Annikas interest is in the fine nuances of human beings, the expressing or withholding, that which comes into light in conversation and interplay. This interest has made her experiment with trying to capture the natural conversations of human beings for many years, and in 2008 she was awarded the Birgitta Jansson memorial grant, in memorian of the swedish animator who made animated films to the sounds of reality. Annika investigates borders between inside and outside in many of her works, as well as between individual and collective.
This is, as many of my works, an attempt to take something small and make it meaningful. It is about locating and displaying the little things that make us human, through editing a recorded dialogue, and at the same time making the intrinsic meaning of the artistic process part of the work.

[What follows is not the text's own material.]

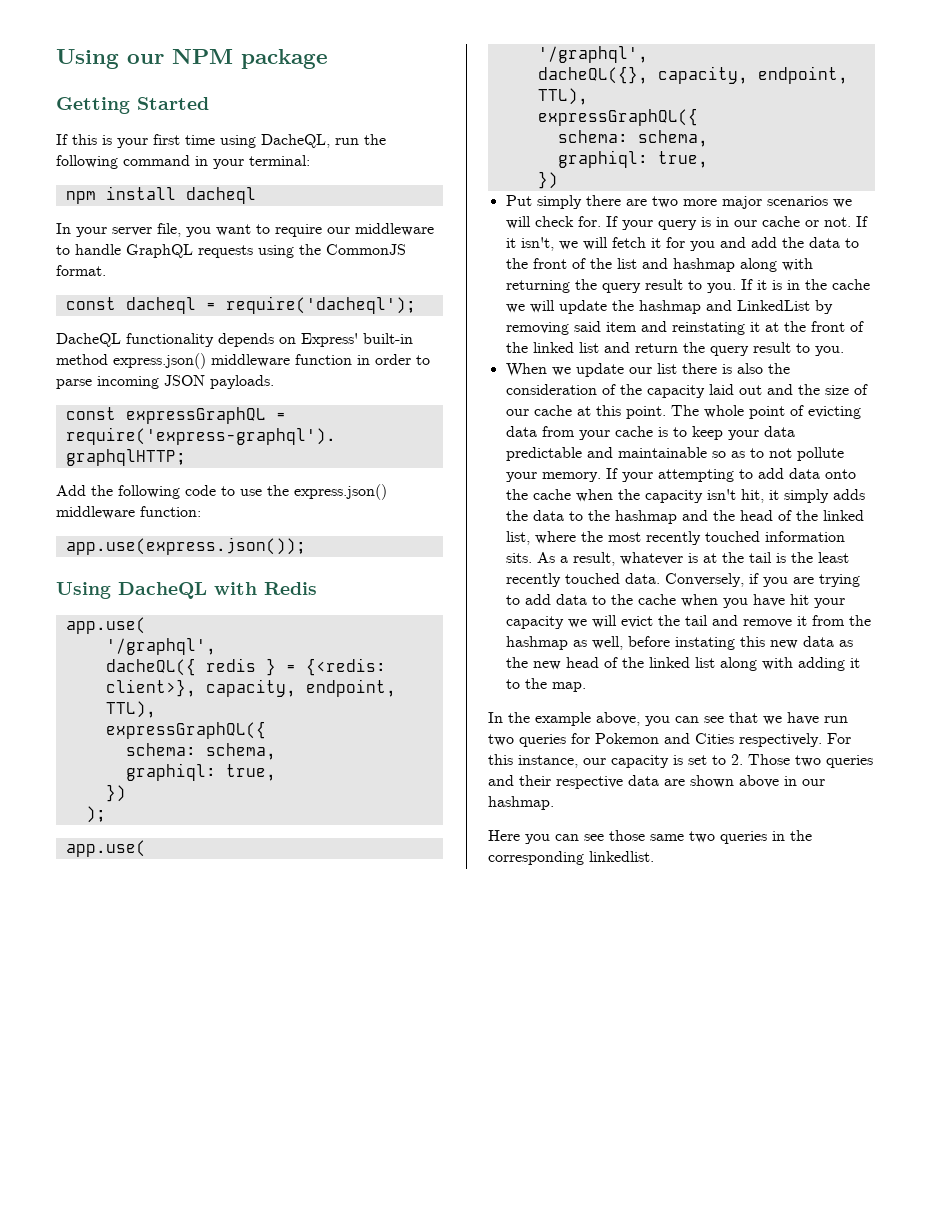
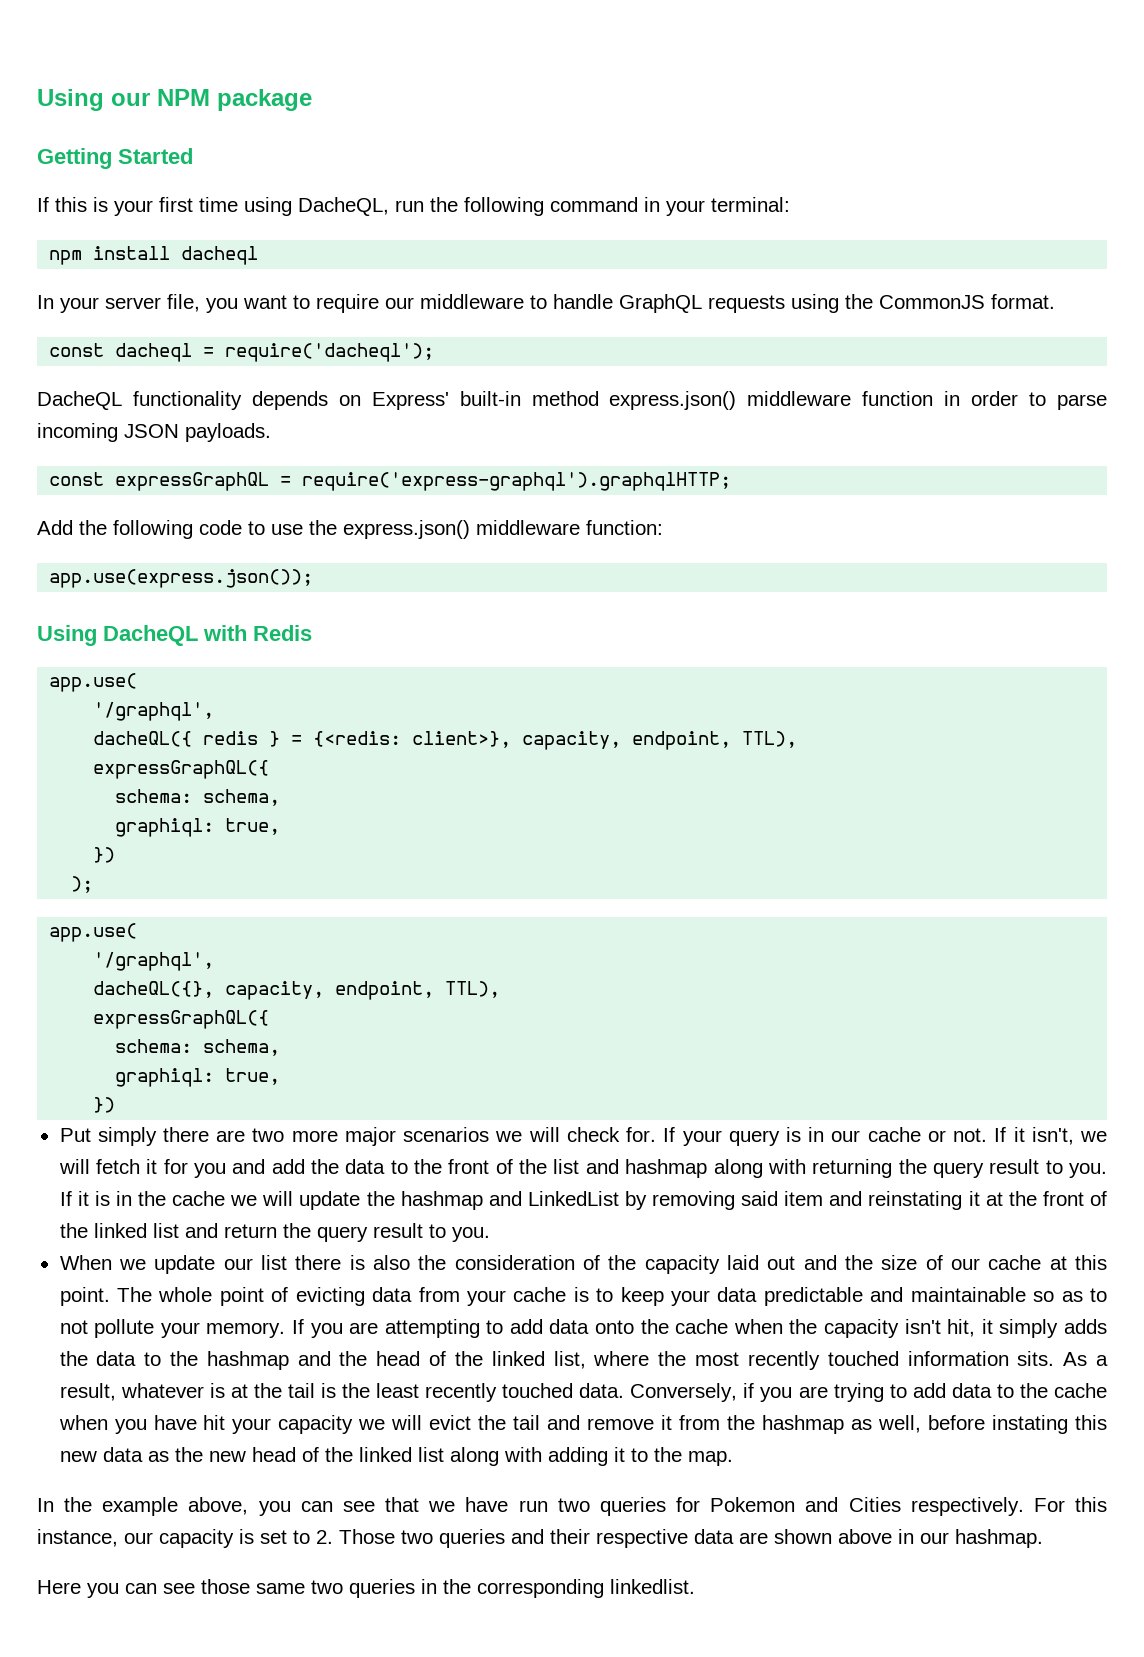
[621,472,653,482] your -> [310,1322,379,1338] you are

The material was spontaneously recorded during a mutual wait on an island (Fårö), in a car, during a rainstorm. The positive feeling of being inside a car in the rain was a common experience to take off from, and we started by recording that very recognizable sound.
My work with the material (the film was for a long time called The Fårö Material) became about carefully identifying and keeping the parts of the dialogue that could illustrate the dynamic in the car, and caring less about the technical quality. The recorded material initially was just sound, recorded on the inside and outside of the car at the same time using two mics in different channels, but since we were using a camera as a recorder, there was also random images, like by-products. This made me interested in the balance between image and sound, and in investigating how they could relate to the concepts of inside and outside.